Sorry...that is the first word that came to mind when I was trying to rhyme something with thankful. I blame it on my first grade friends. I will also blame my nostalgia lately on the fact that tomorrow starts my 9 day break from work with absolutely nothing planned besides Michael's birthday, knocking out a few things on my to do list , and closing on our house (again...that's a blog post all in it's own). I also blame it on the fact that I've got lots to be thankful for.... Let me explain...
This first Thursday of March I'm so super thankful:
For my sweet, caring, amazing husband. Time apart always makes me appreciate him just a little bit more and reminds me that our time together is just so very important. He makes my heart happy and my smile bigger. I feel so very lucky....even if he did go to VEGAS without me.
poor guy...he misses me....
Things didn't turn out how I use to hope and pray that they would in High school (read my letters to my former self here and here.) My sweet baby brother has been having a hard time adjusting to all the emotional growth, drama, and lets be honest here....girls. (sorry to blast him....but he'll never know). I hate seeing it get him down but also remember being the same way. I just knew that at 17 years old I had it all figured out. Well thank goodness I didn't. It's like the Garth Brooks song "some of Gods greatest gifts are unanswered prayers". Ain't that the truth. It's so easy to forget that when those certain things that you pray about or try to make happen don't happen that it is because something better is just around the corner or that it just wasn't good timing.

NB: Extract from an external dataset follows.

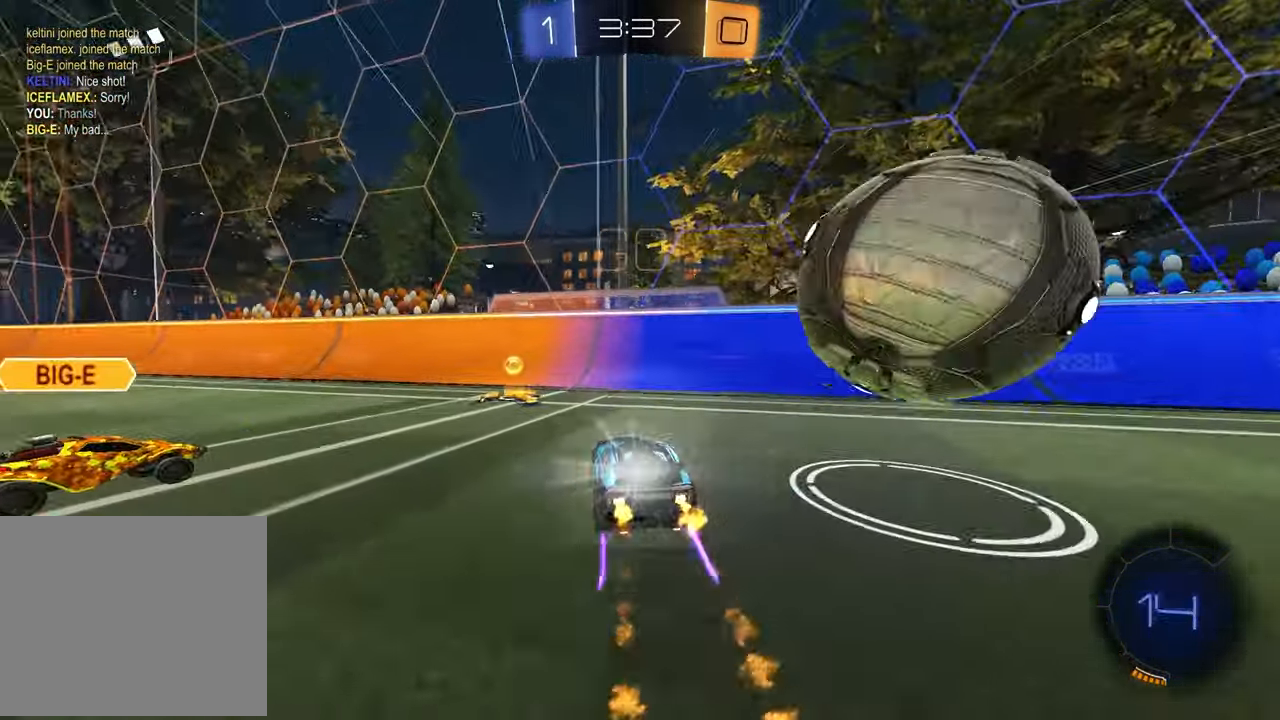
{"buttons": ["L1", "R2"], "left_stick": "left", "right_stick": "center", "events": [[300, "TRIANGLE", "down"], [383, "R1", "up"], [417, "TRIANGLE", "up"], [483, "L1", "down"]]}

That at the end of the day, I get to come home to a home that I love and am slowly making "our own". There is absolutely nothing like coming home to a place that you share with someone that you love. It's seriously my happy place. There are so many things I want to do to fix it up but at the end of the day, what matters most are the people who live here...all 2...well 3... of us if you include Tilly and I pretty much do.
For my amazing, beautiful crazy, sweet family. I can't stress enough how important my family is to me. I mean take my love for Dr. Pepper and multiply it by like 10000. Someone asked what I did this weekend and I cried telling them about how I got to watch Dave play baseball and just how proud I was of him. I don't get to see or talk to them as often as I would like to, but in my darkest hours they were my light and continue to make sure that I'm at my best. always. Family is my everything.
yes...more wedding pictures...sorry...but really I'm not...happy day
And for all of you...quit looking around...I'm talking about you reading this. Whether you just came, have been here since October, randomly read today's post, or for some reason read every day...I love that I can put myself out there and in return receive so much inspiration, motivation, and support. I absolutely love that about this bloggy world. So thank you.
Happy Thursday friends. I hope it is your best one yet. Be happy.